For this exercise, write out exactly the lines of the material from the one containing "the liquor bottle at [135,150] | 5.80" through the end, both ends included, and nothing more.
─── Data to process
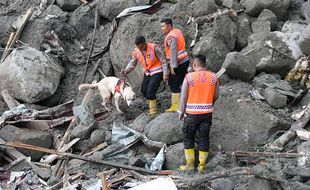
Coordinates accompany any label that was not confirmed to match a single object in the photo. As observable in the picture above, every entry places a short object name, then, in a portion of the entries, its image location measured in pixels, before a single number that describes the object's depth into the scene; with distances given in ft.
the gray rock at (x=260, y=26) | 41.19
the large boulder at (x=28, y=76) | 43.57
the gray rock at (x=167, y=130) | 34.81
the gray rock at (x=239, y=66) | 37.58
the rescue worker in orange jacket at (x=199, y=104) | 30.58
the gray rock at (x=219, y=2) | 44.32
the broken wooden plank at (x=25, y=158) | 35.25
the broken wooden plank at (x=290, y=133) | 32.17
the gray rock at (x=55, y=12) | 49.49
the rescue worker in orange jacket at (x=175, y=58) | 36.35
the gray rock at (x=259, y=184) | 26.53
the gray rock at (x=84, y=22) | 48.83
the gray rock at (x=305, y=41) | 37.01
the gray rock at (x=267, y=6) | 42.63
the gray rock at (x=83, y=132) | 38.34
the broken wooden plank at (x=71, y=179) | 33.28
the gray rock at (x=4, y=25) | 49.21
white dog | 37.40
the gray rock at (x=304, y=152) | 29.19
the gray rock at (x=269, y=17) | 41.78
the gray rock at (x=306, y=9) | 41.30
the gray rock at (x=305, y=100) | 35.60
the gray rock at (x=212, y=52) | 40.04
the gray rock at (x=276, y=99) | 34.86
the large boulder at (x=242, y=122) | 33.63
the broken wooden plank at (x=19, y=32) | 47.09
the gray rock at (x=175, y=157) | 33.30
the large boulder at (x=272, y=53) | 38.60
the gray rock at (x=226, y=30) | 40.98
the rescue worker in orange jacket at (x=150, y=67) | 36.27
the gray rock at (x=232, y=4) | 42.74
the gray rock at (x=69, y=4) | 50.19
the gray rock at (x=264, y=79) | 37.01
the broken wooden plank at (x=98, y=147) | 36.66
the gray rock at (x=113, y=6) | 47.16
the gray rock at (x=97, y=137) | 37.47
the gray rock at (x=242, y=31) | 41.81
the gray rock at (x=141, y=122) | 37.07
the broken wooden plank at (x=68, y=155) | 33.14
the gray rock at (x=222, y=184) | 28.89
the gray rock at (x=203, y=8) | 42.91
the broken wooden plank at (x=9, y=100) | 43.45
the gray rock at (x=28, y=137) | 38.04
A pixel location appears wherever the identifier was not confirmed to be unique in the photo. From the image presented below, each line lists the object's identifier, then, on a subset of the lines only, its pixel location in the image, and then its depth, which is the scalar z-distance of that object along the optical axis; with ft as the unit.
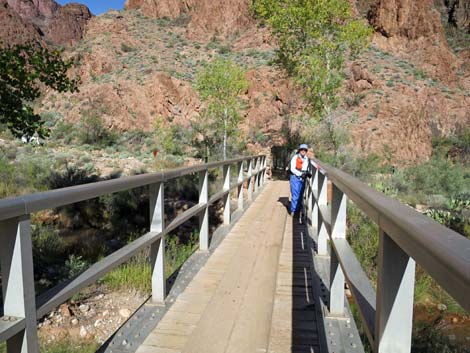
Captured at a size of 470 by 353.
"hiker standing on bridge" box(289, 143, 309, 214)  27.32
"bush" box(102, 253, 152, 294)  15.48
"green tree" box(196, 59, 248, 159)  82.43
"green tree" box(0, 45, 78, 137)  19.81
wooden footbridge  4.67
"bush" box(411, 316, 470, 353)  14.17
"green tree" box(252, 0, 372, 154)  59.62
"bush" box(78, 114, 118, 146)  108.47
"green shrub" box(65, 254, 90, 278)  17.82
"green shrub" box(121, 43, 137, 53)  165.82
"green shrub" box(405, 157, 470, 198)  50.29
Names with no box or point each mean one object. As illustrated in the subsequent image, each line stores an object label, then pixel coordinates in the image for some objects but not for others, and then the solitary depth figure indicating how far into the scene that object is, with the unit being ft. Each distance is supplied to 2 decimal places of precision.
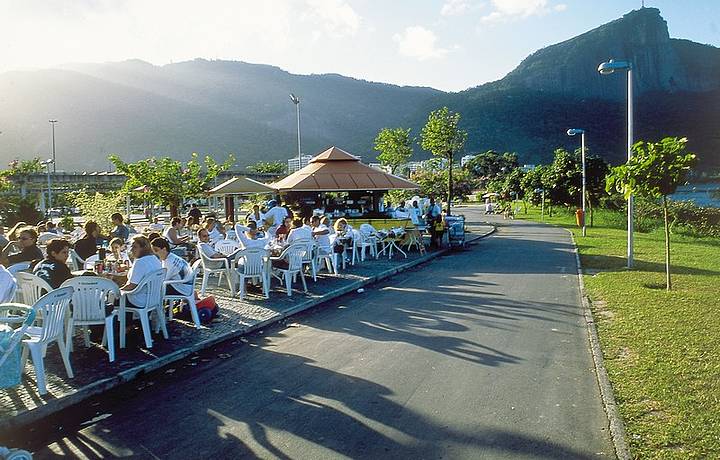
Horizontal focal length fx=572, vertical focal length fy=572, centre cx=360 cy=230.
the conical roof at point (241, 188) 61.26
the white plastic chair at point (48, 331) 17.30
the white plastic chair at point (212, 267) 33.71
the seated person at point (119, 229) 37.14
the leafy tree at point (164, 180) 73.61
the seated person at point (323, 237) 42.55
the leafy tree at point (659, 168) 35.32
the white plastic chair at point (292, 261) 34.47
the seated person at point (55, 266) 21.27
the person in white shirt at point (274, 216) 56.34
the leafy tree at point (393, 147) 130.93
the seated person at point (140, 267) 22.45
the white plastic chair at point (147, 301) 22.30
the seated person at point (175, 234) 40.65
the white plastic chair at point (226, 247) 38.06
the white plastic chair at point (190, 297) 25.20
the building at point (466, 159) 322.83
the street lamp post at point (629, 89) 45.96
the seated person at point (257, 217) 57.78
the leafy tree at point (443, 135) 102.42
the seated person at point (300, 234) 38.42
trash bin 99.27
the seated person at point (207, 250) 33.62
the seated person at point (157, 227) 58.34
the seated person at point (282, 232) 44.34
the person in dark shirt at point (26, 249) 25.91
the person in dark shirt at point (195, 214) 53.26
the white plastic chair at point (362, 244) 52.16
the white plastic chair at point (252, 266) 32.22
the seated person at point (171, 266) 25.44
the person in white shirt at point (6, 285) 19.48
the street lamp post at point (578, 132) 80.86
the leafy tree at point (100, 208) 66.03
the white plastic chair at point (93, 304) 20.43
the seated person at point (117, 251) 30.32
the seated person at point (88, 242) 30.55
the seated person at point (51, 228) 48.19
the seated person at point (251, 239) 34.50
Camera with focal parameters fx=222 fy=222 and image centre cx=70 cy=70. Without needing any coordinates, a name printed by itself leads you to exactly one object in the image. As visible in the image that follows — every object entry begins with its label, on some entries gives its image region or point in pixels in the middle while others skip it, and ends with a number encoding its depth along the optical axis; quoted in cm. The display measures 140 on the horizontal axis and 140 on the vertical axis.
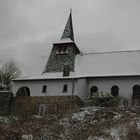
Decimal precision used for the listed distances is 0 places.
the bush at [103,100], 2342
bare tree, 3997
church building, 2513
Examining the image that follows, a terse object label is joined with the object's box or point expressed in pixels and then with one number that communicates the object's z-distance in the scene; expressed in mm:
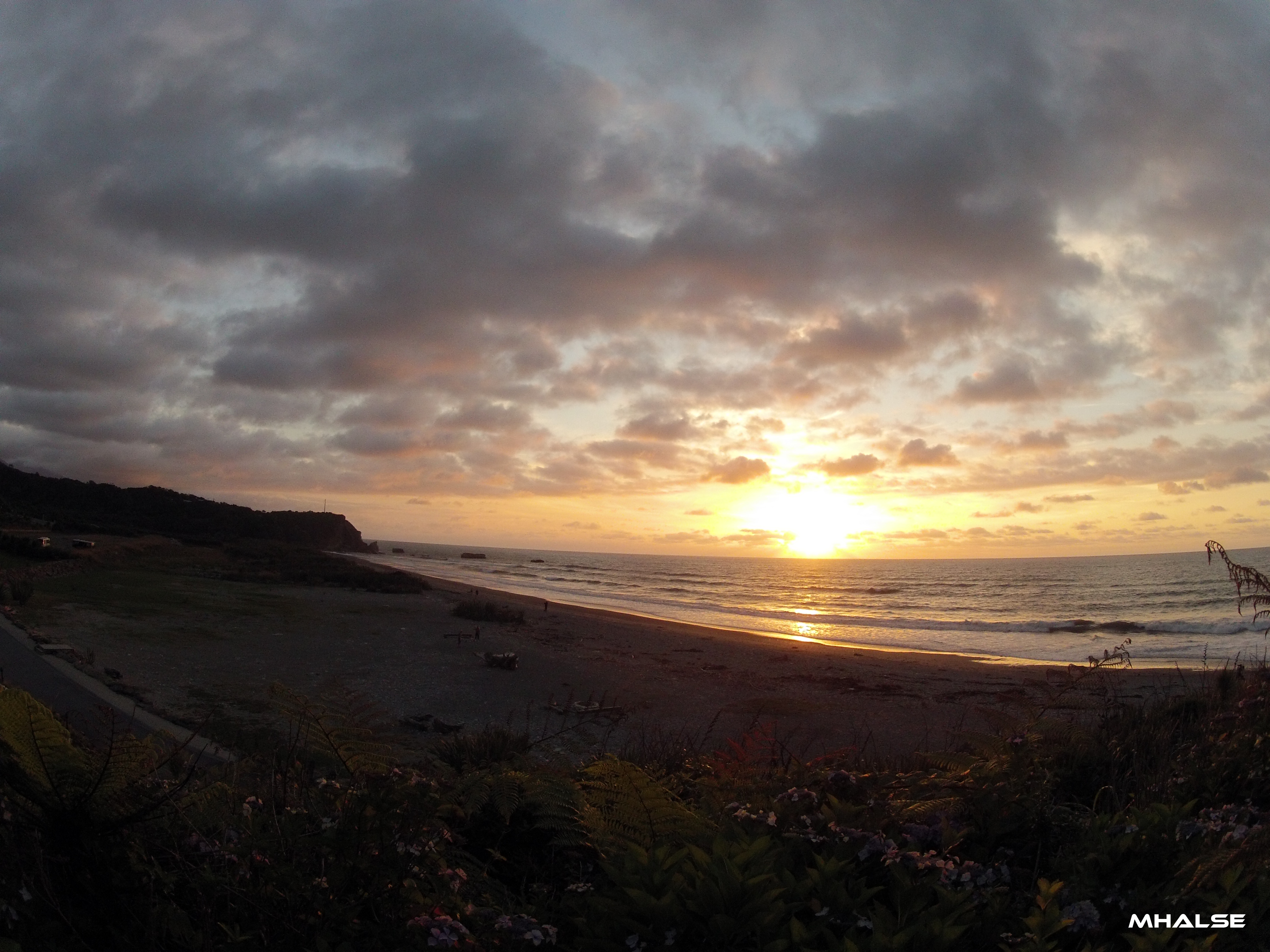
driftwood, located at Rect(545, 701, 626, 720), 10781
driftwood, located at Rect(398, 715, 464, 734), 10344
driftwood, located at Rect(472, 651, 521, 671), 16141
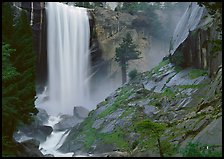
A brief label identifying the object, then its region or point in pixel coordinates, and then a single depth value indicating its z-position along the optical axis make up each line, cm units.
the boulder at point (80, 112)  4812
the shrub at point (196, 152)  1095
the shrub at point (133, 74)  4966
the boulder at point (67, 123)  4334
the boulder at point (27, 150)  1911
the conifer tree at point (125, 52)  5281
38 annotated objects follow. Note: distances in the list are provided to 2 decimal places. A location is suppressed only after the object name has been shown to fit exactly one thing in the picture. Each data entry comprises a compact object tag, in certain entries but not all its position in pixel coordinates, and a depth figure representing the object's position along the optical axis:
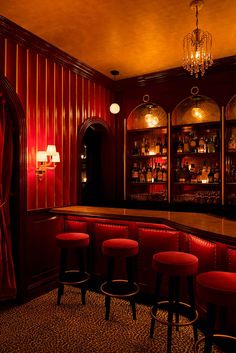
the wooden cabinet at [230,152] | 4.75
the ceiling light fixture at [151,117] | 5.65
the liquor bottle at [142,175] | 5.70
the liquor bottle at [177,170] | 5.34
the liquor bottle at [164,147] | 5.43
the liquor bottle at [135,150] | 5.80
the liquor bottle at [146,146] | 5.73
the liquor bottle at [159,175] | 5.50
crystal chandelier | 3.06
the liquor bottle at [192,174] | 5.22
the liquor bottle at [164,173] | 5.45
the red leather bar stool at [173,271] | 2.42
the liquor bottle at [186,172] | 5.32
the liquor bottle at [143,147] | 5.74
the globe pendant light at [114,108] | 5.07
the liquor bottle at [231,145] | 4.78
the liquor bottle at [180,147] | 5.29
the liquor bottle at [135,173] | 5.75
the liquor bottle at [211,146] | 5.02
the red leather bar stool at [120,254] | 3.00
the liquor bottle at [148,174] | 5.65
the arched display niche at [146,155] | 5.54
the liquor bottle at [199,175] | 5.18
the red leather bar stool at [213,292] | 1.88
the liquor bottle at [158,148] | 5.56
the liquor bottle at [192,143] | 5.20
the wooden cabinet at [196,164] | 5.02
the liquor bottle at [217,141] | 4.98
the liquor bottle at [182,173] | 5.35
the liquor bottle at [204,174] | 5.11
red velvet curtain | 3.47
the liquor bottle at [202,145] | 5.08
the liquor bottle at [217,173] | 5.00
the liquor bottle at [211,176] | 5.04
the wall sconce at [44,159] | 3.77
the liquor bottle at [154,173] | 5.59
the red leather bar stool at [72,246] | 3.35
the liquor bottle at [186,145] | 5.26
──────
■ Answer space
the liquor bottle at [135,150] | 5.80
the liquor bottle at [146,146] | 5.73
the liquor bottle at [159,175] | 5.50
crystal chandelier | 3.06
the liquor bottle at [192,174] | 5.22
the liquor bottle at [164,173] | 5.45
the red leather bar stool at [173,271] | 2.42
the liquor bottle at [186,172] | 5.32
the liquor bottle at [143,147] | 5.74
the globe pendant light at [114,108] | 5.07
the liquor bottle at [231,145] | 4.78
the liquor bottle at [180,147] | 5.29
the liquor bottle at [135,173] | 5.75
the liquor bottle at [211,146] | 5.02
the red leather bar stool at [120,254] | 3.00
the liquor bottle at [148,174] | 5.65
the arched display niche at [146,155] | 5.54
the liquor bottle at [199,175] | 5.18
the red leather bar stool at [213,292] | 1.88
the liquor bottle at [158,148] | 5.56
the liquor bottle at [192,143] | 5.20
the wooden cabinet at [196,164] | 5.02
the liquor bottle at [217,141] | 4.98
the liquor bottle at [182,173] | 5.35
the liquor bottle at [204,174] | 5.11
red velvet curtain | 3.47
the liquor bottle at [202,145] | 5.08
the liquor bottle at [217,173] | 5.00
the liquor bottle at [211,176] | 5.04
the wall sconce at [44,159] | 3.77
the liquor bottle at [154,173] | 5.59
the red leather bar stool at [72,246] | 3.35
the liquor bottle at [186,145] | 5.26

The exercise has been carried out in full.